Packing flowers in cartons for export. Kenya is the world's fourth biggest flower exporter. FILE PHOTO | BBC

Kenya’s goods trade deficit for the first quarter of the year narrowed marginally for the first time since the pandemic on reduced expenditure on capital goods at a time the government slowed investment in infrastructure projects.

The deficit – the gap between merchandise exports and imports – dropped to Sh364.7 billion in the January-March 2023 period compared with Sh384.21 billion, provisional official data shows.

The 5.11 percent, or Sh19.64 billion, shrink in the merchandise trade gap came at a time growth in prices of major imports moderated, while bottlenecks in international supply chains also eased, helping cut freight costs for importers.

The growth in value of imports was flat, rising a measly 0.81 percent year-on-year to nearly Sh595.89 billion in the three-month period, according to the data collated by the Central Bank of Kenya.

That growth was slower than the 11.81 percent climb in earnings from exports to Sh231.32 billion.

“Imports overall growth has been slow driven largely by a decline in machine and transport goods due to closing in infrastructure projects. Capital goods have declined while consumer goods are largely flat,” CBK governor Patrick Njoroge told an online press briefing on Wednesday.

“The exports have remained strong. They are driven by tea and manufacturers.”

The data shows exports were largely lifted by goods sold in smaller quantities, officially classified as ‘others’, whose value jumped 24.96 percent to Sh102.50 billion in the first quarter of the year.

Income from tea, Kenya’s single largest export by value, increased 9.38 percent to Sh43.22 billion, while horticulture exports were flat at Sh32.47 billion compared with Sh32.44 billion a year earlier.

Earnings from coffee, however, dropped 18.56 percent to Sh8.14 billion, the data which CBK obtains from the Kenya Revenue Authority shows.

The slowdown in the growth of imports, on the other hand, was largely helped by reduced expenditure on materials by manufacturers which dropped 20.55 percent to Sh86.26 billion.

The value of machinery and transport equipment also fell 16.64 percent year-on-year to Sh95.45 billion.

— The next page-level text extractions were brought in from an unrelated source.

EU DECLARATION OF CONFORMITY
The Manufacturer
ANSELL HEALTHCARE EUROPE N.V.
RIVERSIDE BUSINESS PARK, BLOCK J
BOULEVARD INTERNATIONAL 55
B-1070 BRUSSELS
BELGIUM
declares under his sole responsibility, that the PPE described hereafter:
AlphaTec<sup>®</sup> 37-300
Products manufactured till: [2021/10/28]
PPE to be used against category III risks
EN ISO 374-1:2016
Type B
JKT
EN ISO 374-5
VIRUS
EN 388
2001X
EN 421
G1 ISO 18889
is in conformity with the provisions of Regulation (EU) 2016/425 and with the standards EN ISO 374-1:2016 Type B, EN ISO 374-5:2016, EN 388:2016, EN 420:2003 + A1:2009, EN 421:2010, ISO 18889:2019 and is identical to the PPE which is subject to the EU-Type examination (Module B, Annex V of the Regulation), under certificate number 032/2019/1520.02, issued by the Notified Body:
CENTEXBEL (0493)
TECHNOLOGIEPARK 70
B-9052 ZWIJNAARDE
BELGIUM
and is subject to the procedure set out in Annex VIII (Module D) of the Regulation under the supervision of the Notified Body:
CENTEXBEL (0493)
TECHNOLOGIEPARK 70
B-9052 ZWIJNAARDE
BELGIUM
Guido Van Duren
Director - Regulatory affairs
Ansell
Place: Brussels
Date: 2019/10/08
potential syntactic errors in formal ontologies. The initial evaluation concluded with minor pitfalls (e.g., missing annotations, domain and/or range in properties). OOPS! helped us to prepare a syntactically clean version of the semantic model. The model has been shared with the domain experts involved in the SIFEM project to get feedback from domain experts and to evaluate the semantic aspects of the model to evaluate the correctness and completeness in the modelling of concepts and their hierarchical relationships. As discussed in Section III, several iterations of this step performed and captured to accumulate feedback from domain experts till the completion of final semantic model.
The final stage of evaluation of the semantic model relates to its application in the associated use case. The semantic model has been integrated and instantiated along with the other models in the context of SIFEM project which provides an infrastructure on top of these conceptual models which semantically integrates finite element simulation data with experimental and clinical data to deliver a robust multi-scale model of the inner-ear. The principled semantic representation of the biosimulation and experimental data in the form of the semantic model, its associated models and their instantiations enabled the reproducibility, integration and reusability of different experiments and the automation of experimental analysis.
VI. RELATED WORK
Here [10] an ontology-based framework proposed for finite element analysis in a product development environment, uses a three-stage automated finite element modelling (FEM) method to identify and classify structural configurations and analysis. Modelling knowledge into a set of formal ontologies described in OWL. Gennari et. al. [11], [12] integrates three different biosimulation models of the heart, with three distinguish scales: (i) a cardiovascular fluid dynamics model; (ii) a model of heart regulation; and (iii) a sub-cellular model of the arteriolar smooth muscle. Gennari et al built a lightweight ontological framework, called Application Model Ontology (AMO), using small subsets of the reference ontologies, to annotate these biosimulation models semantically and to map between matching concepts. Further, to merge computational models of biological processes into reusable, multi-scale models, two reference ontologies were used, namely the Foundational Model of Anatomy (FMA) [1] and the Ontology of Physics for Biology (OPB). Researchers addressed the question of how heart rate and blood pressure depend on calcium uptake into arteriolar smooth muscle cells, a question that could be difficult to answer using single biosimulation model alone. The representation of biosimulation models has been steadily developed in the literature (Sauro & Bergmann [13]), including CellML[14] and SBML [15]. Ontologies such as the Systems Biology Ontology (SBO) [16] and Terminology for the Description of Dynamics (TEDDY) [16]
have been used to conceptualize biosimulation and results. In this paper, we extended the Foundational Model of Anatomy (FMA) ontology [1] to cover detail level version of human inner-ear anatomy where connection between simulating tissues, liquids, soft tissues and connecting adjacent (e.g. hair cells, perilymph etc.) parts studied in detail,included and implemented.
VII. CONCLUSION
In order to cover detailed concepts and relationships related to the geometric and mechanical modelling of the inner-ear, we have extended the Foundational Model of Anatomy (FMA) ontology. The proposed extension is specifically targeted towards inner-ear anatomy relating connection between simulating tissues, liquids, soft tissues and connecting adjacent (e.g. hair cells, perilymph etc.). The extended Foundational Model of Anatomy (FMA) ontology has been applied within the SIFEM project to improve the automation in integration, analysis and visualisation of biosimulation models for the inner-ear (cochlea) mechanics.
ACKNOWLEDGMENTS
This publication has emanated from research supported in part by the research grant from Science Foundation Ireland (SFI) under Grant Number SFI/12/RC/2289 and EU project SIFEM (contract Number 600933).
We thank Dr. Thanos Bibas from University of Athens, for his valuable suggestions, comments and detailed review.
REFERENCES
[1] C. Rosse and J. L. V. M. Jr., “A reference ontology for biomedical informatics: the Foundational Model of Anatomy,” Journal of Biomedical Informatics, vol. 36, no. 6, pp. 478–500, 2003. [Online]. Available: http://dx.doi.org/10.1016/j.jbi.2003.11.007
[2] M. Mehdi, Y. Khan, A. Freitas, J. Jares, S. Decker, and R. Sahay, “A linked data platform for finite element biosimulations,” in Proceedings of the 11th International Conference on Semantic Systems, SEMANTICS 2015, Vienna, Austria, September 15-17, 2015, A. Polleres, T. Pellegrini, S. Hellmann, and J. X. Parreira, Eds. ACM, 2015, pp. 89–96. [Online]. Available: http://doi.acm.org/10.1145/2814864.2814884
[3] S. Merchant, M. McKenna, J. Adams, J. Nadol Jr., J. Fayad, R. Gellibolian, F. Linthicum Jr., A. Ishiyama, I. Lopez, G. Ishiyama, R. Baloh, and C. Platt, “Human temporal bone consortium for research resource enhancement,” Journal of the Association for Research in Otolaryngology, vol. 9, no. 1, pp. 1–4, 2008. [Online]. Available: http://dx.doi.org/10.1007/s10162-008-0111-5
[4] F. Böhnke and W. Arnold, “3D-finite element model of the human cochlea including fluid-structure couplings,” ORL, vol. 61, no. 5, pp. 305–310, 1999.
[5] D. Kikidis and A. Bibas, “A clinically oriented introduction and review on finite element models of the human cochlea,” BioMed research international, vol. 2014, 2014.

The January-March period, nonetheless, experienced a sharp rise in food imports as the country battled a prolonged drought, the worst in four decades.

Expenditure on food bumped 55.91 percent to Sh77.30 billion, while import bills for fuel and lubricants rose a relatively moderate 16.28 percent to Sh150.45 billion.

Kenya has over the years struggled to narrow its goods trade deficit partly due to reliance on traditional farm produce exports such as tea, horticulture and coffee which are largely sold raw, fetching relatively lower earnings.

A persistently higher trade deficit, economists say, slows down the creation of new job opportunities for the growing skilled youth as most revenue earned within Kenya is spent on buying goods from foreign countries, thereby raising production and job openings in source markets.

A widening import-export gap also piles some pressure on the shilling as the demand for dollars outstrips the supply.

The shilling, for instance, lost about 7.26 percent of its value against the US dollar in the review period to 132.33 units, largely on the back of higher demand for the greenback by importers.